Not really, since melanin does play a role in dertermining human skin shades whereas natural selection does not.[/quote]I guess you'd say that god darkened the skin of some folks because of some imagined reason for doing so. However, the actual story is this:
1. melanin shades skin cells from UV (fact that you can't deny)
2. people with more melanin receive less UV radiation to their skin cells (again, fact, based on #1)
3. people with less melanin receive more UV radiation (fact, the flip-side of #2)
4. UV causes mutations; in skin cells, some of those mutations cause skin cancer (fact; check the medical literature)
5. UV induces the formation of vitamin D (fact; check even old biochemistry texts)
6. UV causes the breakdown of folic acid (fact; recently shown, but I can't remember where. I could look it up if you want to quibble)
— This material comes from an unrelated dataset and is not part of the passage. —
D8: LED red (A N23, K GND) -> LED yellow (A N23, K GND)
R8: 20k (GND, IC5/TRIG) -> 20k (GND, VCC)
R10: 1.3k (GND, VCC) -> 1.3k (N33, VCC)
7. There's a higher incidence of UV at the equator than near the poles (fact; just measure it) there's also more UV in Australia (fact based on measurement)
8. Too little UV results in too little vitamin D, which results in Ricketts (fact, just look it up)
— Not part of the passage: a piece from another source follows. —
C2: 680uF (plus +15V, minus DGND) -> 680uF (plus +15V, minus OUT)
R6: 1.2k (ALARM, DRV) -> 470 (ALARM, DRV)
9. Light-skinned people exposed to high UV get skin cancer at a high rate (look at Australia's rate relative to the rest of the world)
10. Dark-skinned people exposed to too the average UV dose in, say, New York city have a higher rate of Ricketts than light-skinned people in the same environment. Although milk is fortified with vitD to prevent this, many African Americans are (duh) not of European descent, and therefore lack the mutation that causes adult persistence of lactase. Hence, they are lactose-intolerant, and can't drink milk past weaning. Soymilk is not vitD fortified. Hence, the Ricketts.
THEREFORE there is intense selective pressure for skin color. Equatorial Africa has high UV, which selects for lots of melanin--to protect DNA from mutation, and to protect folic acid from degradation. There's enough UV there to produce adequate vitamin D. Europe has low UV, especially in Scandinavia, and therefore selects for light skin--to produce enough vitamin D for bone development; there's not enough UV to cause the other effects often enough to offset selection for vitamin D production. In short, skin color has been, and still is being selected for.
So, here are a bunch of incontrovertible facts. You may, if you like, claim that no conclusion can be drawn from them, and claim that natural selection cannot occur. But you'd be ignoring the science if you did so. Since the facts point inescapably to selection, but since you stated confidently that no such thing could occur, I humbly suggest that you learn some evolution.